In Remoting, the server object specifies a protocol and port number for receiving a request. The client object sends the request to the server object by using the specified protocol and port number; there are two channels protocols in Remoting.

  • HTTP Channels: Use HTTP channels when you want to communicate over Internet, because firewalls do not hinder HTTP communications.
  • TCP Channels: Use TCp channels when you want to communicate within an intranet. If you use TCp channels, you may have to open specific ports in the firewalls between the client and the server.

Formatters
In .Net Remoting, you must convert data to an appropriate format before transmitting it over a channel. Formatters are objects that encode and serialize data into the appropriate format. Formatters must implement the IFortmatter interface before transmitting the data. .Net framework provides two formatters classes:

  • SOAP Formatter: This class based on SOAP. This protocol is extensible and modular and does not depend on any specific transport protocol, such as HTTP or TCP. SOAP is ideal protocol for communication between applications that use incompatible architectures. Because it is an XML-based protocol, SOAp is text-base.
  • Binary Formatter:This class uses binary messages to transfer information. It is simple and more efficient that the SOAP format. However, only framework applications can read the binary format.

Proxy:
When the client object activates a server object, a proxy is created in the client’s process. The proxy acts as representatives of the server object and forwards all calls made
by the client object to the server object.

What Is Activation ?
Is the process of creating and initializing an object. The Remoting system must know what type of activation is required before it can make the objects available to clients;
there are two types of activation modes: server activation and client activation. 
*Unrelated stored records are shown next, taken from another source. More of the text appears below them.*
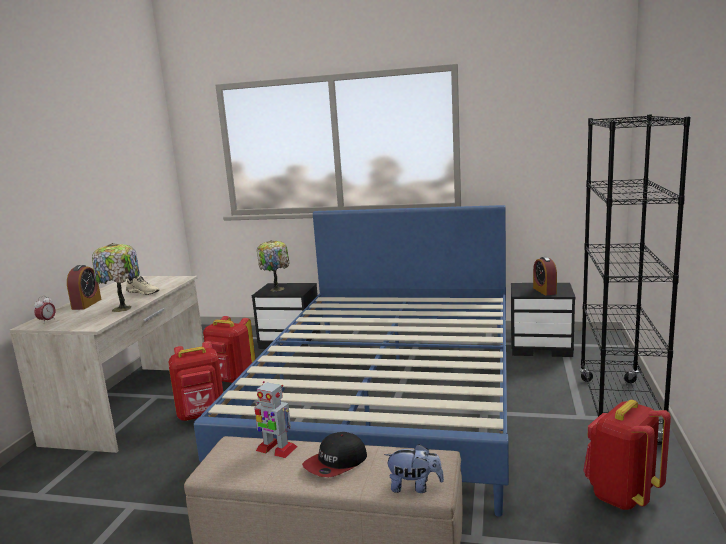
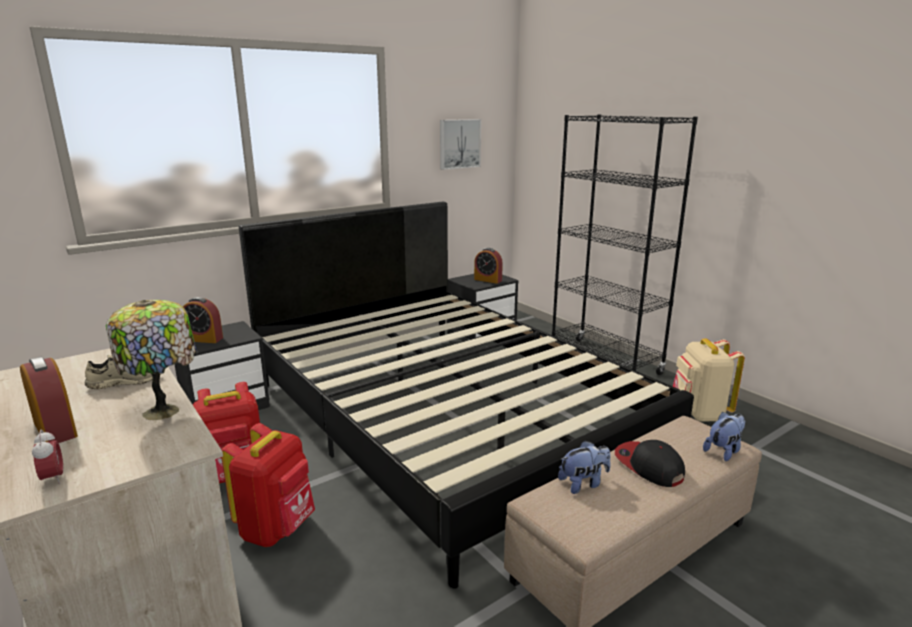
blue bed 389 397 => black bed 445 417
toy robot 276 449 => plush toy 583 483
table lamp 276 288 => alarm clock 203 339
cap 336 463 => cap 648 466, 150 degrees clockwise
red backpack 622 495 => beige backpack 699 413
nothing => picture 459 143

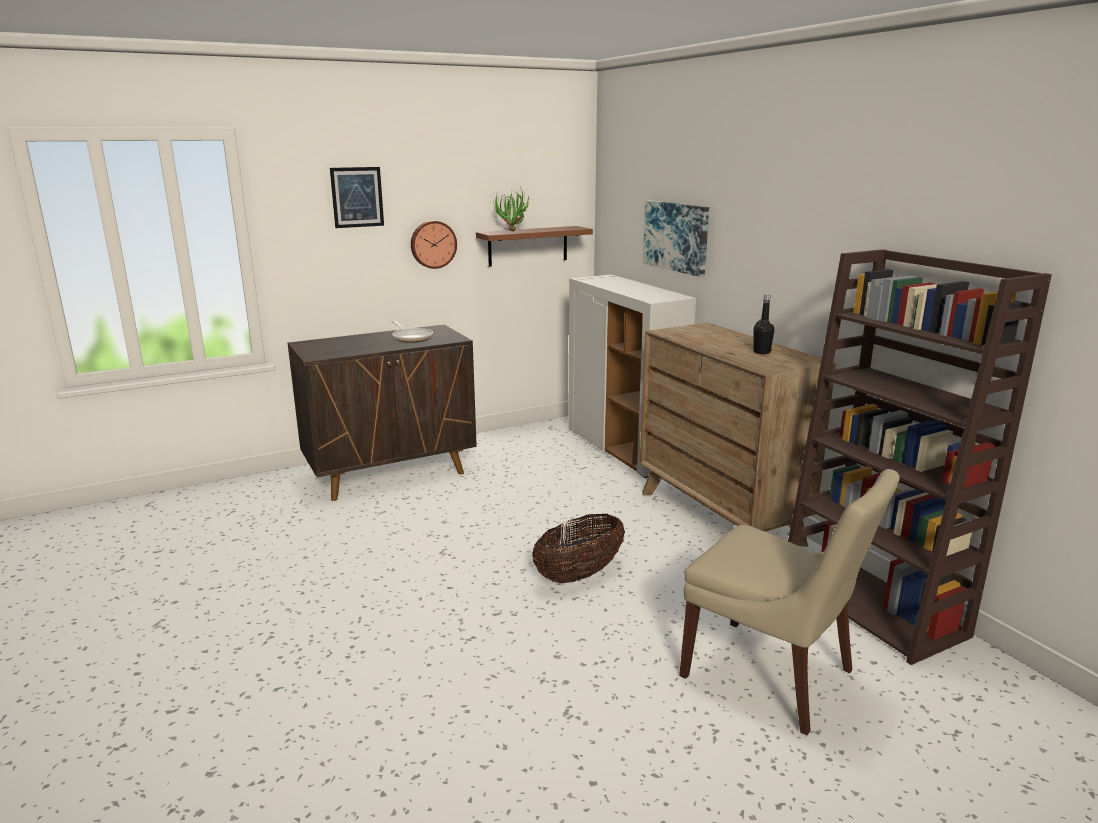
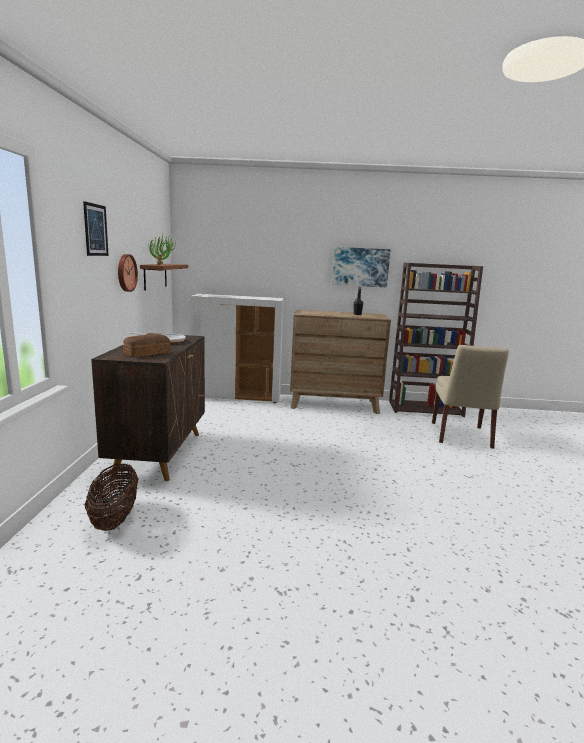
basket 579 575 => basket 114 518, move
picture 676 236 => picture 360 267, move
beige chair 772 676 => beige chair 461 436, 120 degrees clockwise
nothing => bread 146 353

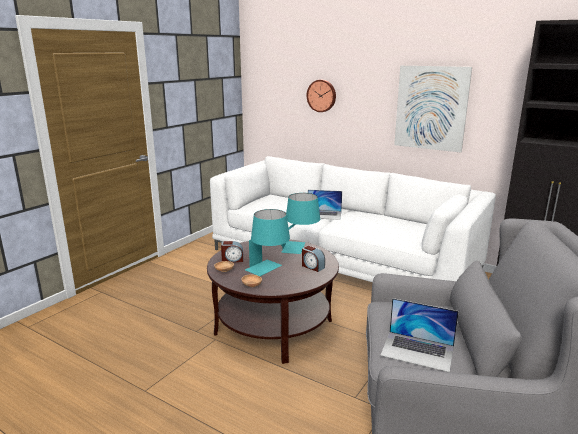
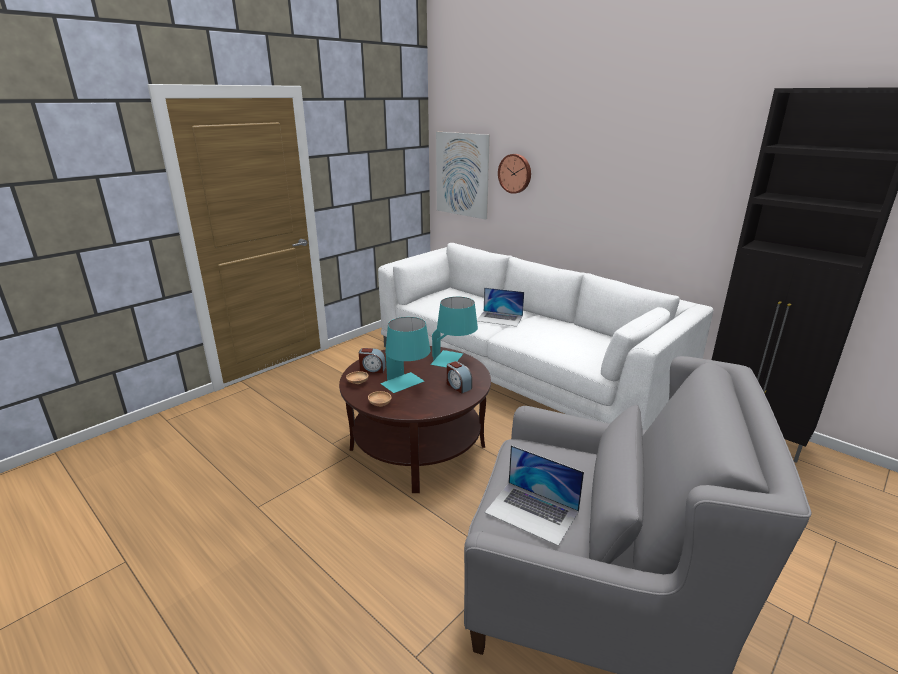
picture 431 108 => picture 462 175, move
  • Server-Activated Objects : objects are exists in the server address space, and inherits from MarshalByRefObject, the client access these objects by reference through a proxy. The server application domain creates SAO only when client makes a method call on the object, not when the client call the new function. There are two activation modes for SAOs: SingleCall and Singleton
    • SingleCall : each time the client request an object, new instance created for this request. All subsequence client requests will be serviced by a different object instance even if the server has not yet recycled the pervious instance.
    • Singleton : have only one instance at any given time. If an instance exits, that instance will service all client requests. If an instance does not exist, the server creates an instance that services all subsequent client requests.
  • Client-activated objects : Are remote objects that are activated upon request from the client. With client activation, when the client tries to create an instance of the remote object, a two-way communication occurs between the client and the server. When the client requests a remote object, the remote application receives an activation message. The server then creates an instance of the requested class and returns an object reference to the client application that invoked it. The client side then creates a proxy.



Now you have a complete vision about Remoting framework and its components.

Future of .Net Remoting
The upcoming version of Microsoft Windows, will include a unified programming Model and communications infrastructure for developing connected systems. Which called Windows communication foundation (WCF), formerly code-named "Indigo," is about to radically change the face of distributed programming for developers using the Microsoft .NET Framework. WCF unifies the existing suite of .NET distributed technologies into a single programming model that improves the overall developer experience through a consistent architecture, new levels of functionality and interoperability, and all the extensibility points you could want.